Einde inhoudsopgave
Wetboek van Burgerlijke Rechtsvordering
Artikel 483c [Niet opeisbare vorderingen. Periodieke uitkeringen]
Geldend
Geldend vanaf 01-01-1992
- Bronpublicatie:
07-05-1986, Stb. 1986, 295 jo Stb. 1991, 602 (uitgifte: 01-01-1991, kamerstukken/regelingnummer: -)

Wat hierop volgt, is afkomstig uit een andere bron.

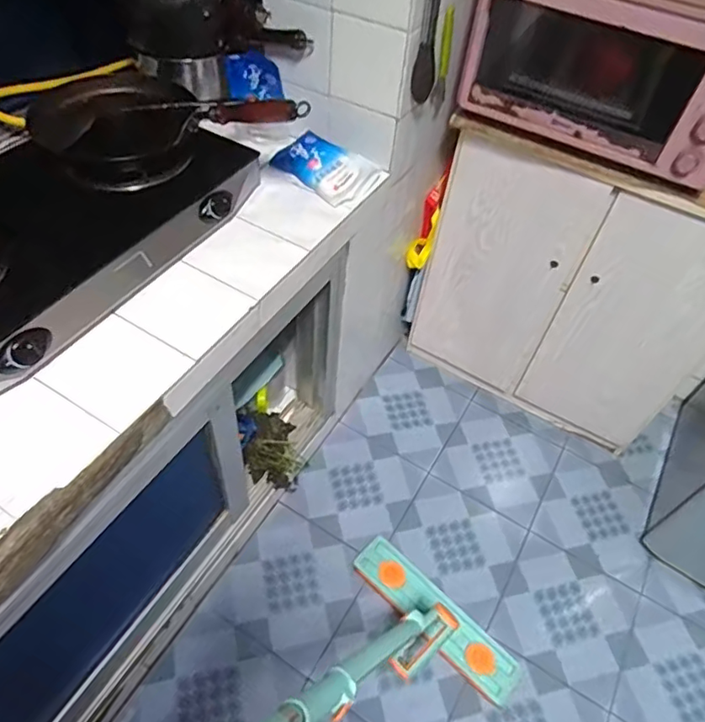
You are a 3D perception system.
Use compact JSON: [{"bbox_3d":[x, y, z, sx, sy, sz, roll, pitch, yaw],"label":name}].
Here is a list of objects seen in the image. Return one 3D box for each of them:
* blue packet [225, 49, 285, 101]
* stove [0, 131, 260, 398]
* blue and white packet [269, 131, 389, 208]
[{"bbox_3d":[-0.185,-0.534,1.050,0.107,0.075,0.031,8,51,1],"label":"blue packet"},{"bbox_3d":[-0.461,-0.208,0.875,0.316,0.103,0.650,27,55,16],"label":"stove"},{"bbox_3d":[-0.048,-0.383,1.092,0.192,0.044,0.127,35,58,20],"label":"blue and white packet"}]

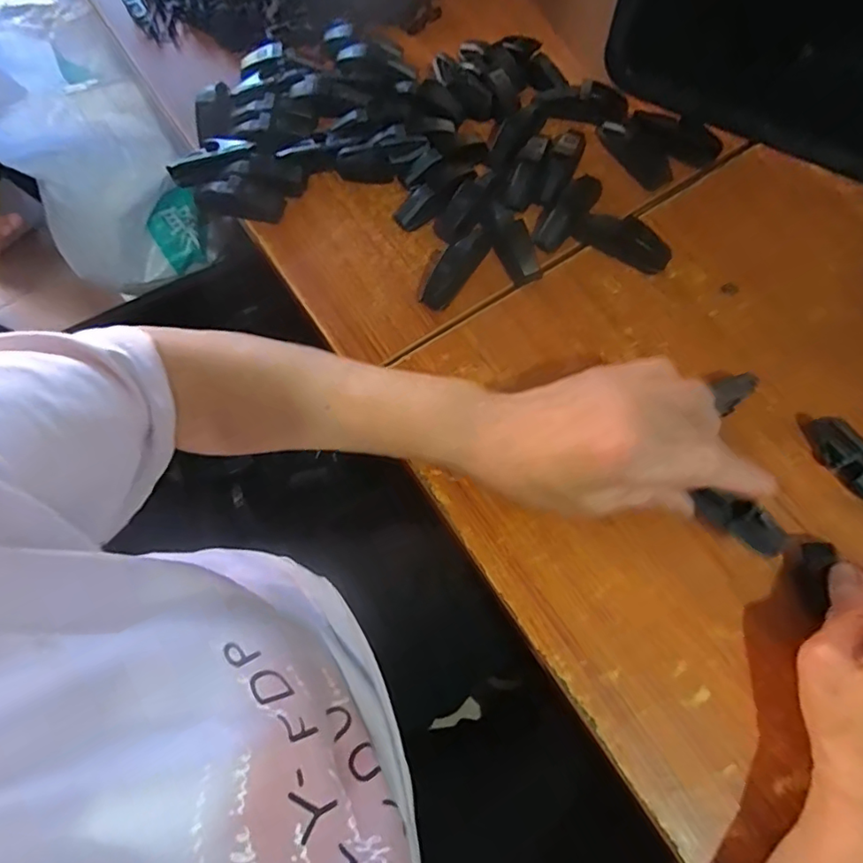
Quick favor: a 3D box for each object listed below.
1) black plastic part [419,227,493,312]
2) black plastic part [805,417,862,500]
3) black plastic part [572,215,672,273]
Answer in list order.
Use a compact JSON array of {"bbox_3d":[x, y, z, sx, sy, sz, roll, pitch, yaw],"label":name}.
[{"bbox_3d":[0.019,-0.119,0.399,0.021,0.022,0.069,33,75,12],"label":"black plastic part"},{"bbox_3d":[0.264,0.022,0.341,0.017,0.022,0.070,-29,72,-8],"label":"black plastic part"},{"bbox_3d":[0.142,-0.141,0.405,0.069,0.019,0.021,30,74,12],"label":"black plastic part"}]

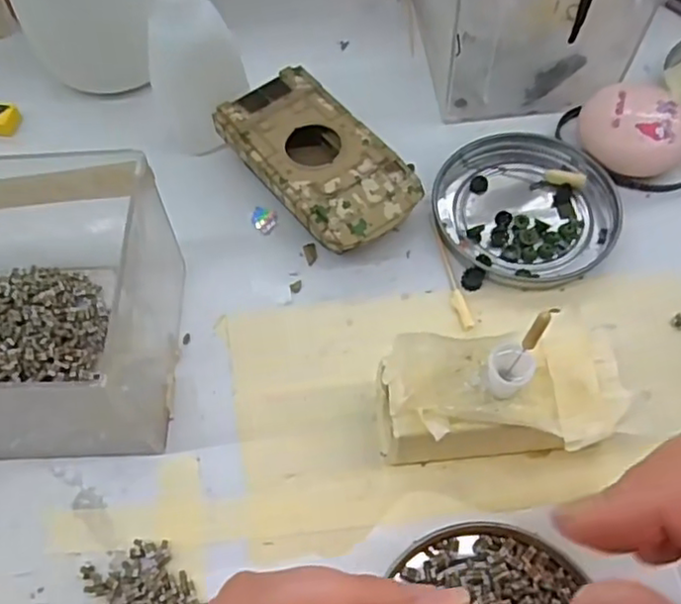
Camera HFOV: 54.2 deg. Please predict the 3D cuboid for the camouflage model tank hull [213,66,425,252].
[{"bbox_3d":[-0.010,-0.060,0.299,0.052,0.025,0.095,-35,65,-16],"label":"camouflage model tank hull"}]

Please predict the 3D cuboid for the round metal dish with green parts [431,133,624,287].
[{"bbox_3d":[0.081,-0.042,0.295,0.076,0.009,0.075,-1,60,2],"label":"round metal dish with green parts"}]

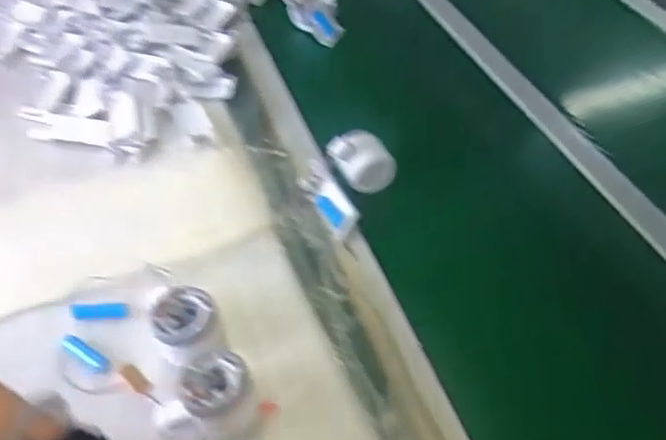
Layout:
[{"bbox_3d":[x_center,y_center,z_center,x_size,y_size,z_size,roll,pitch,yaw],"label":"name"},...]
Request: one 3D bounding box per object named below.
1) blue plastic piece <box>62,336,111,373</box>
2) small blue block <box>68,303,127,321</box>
[{"bbox_3d":[-0.227,0.123,0.536,0.056,0.008,0.013,27,49,21],"label":"blue plastic piece"},{"bbox_3d":[-0.231,0.089,0.570,0.053,0.004,0.016,3,45,-1],"label":"small blue block"}]

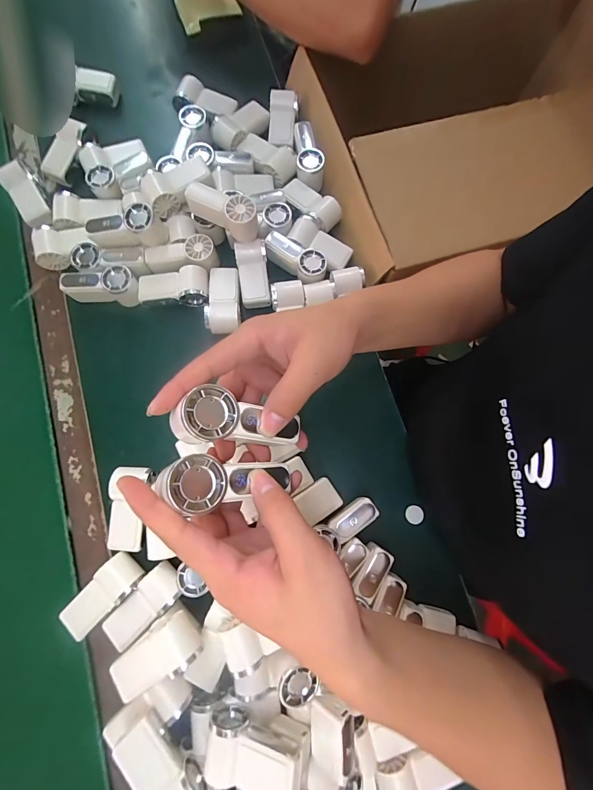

07-05-1986, Stb. 1986, 295 jo Stb. 1991, 602 (uitgifte: 01-01-1986, kamerstukken: 16593 )
- Inwerkingtreding
01-01-1992
- Bronpublicatie inwerkingtreding:
20-02-1990, Stb. 1990, 90 (uitgifte: 01-01-1990, kamerstukken/regelingnummer: -)
- Vakgebied(en)
Burgerlijk procesrecht / Beslag en executie
1.
Niet opeisbare vorderingen en vorderingen die recht geven op periodieke uitkeringen, worden in de rangschikking begrepen voor hun waarde ten tijde van het opmaken van de staat van verdeling.
2.
Bij de berekening wordt uitsluitend gelet op het tijdstip en de wijze van aflossing, het kansgenot, waar dit bestaat, en, indien de vordering rentedragend is, op de bedongen rentevoet.